A large number of models have been developed to replicate the complex behavior of neurons in the human brain, ranging from single neuron phase models to population-level models. When drug treatments are not sufficient, researchers and clinicians use external stimuli (similar to a pacemaker or defibrillator) to help treat neurological conditions such as epilepsy and Parkinson’s disease. Despite the popularity and prolific number of neuroscience models, the kinds of stimulus that should be delivered into the brain is, however, poorly understood. Nearly all of the techniques to-date involve ad-hoc methods to shape preset pulses or pulse trains.

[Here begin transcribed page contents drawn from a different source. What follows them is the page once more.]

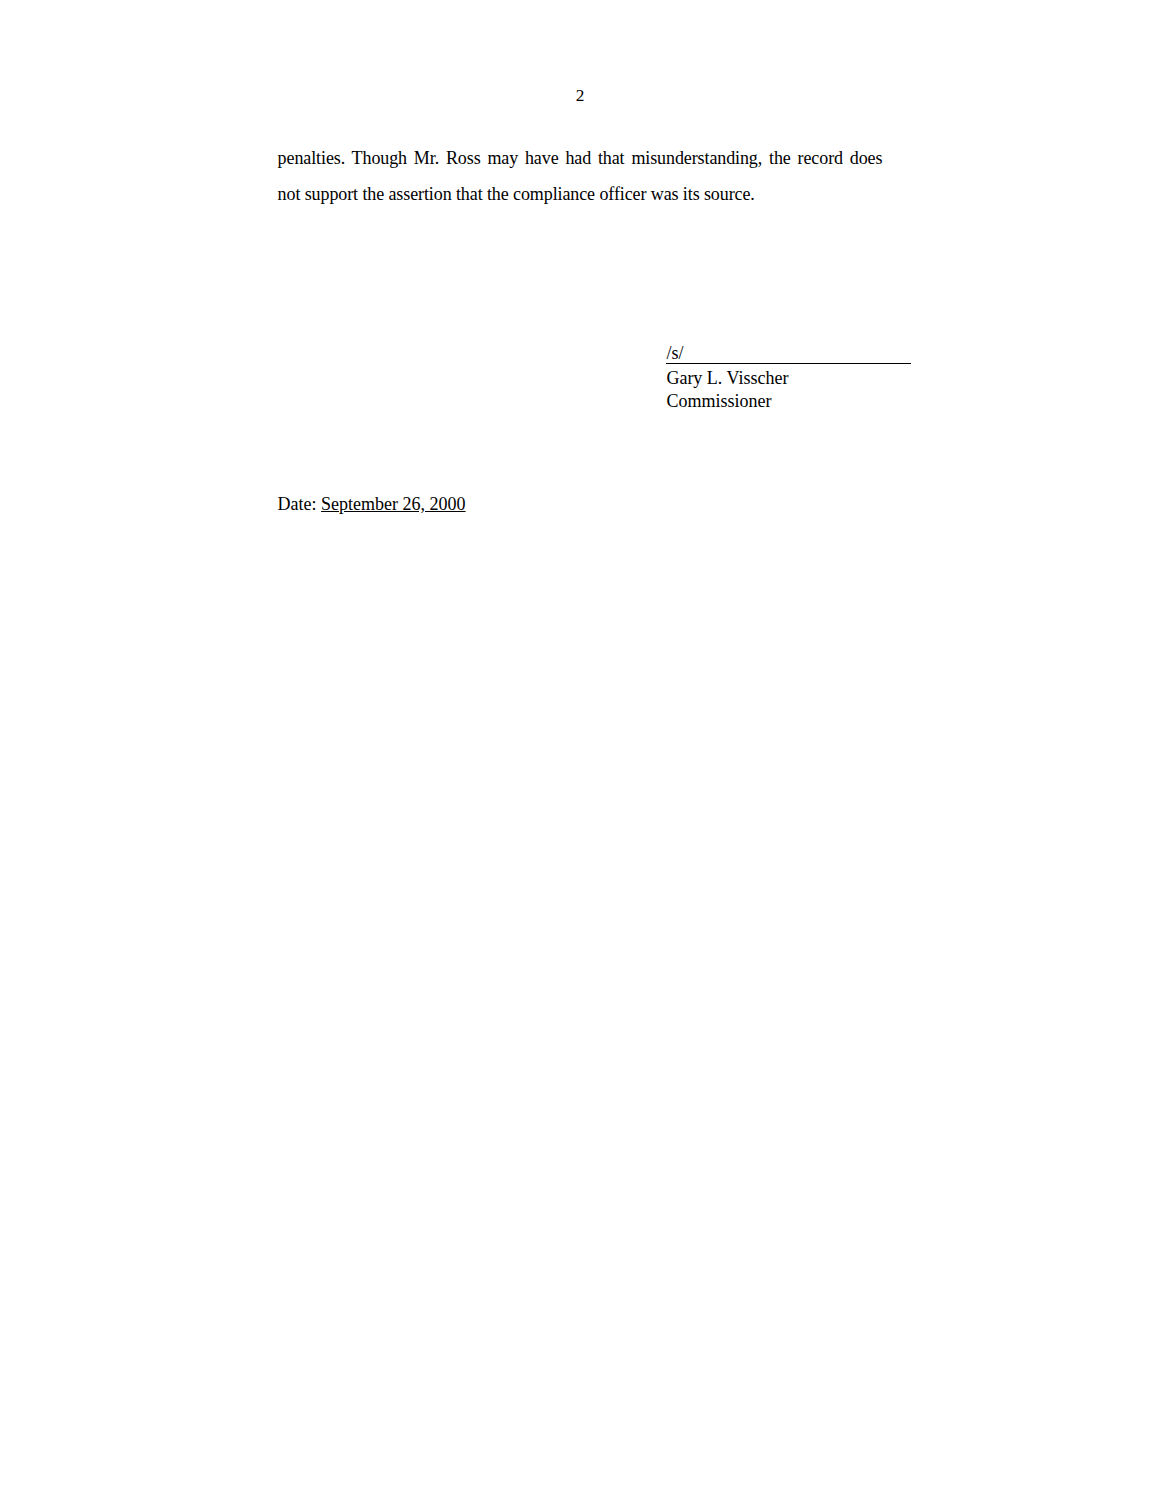2
penalties. Though Mr. Ross may have had that misunderstanding, the record does not support the assertion that the compliance officer was its source.
/s/
Gary L. Visscher
Commissioner
Date: September 26, 2000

In this work we aim to cast the problem of steering cortical areas of the brain away from pathological behavior found in neural disorders as optimal control problems. Applying this methodology from control theory permits a systematic way to design input to be used in implant devices. By applying methods from optimal ensemble control, we can design stimuli which are robust to variation and uncertainty in system parameters. We have done this for both single neuron models and population level models. Population level models offer several advantages – namely the measurements that are made by clinical equipment (e.g., EEG) and stimulus we deliver are typically at this aggregated level rather than at the individual neuron level.
An exciting direction that we are currently exploring, because the brain is a complex system relatively well characterized by its neural connectivity, is connecting some of this work to our research into control of networks.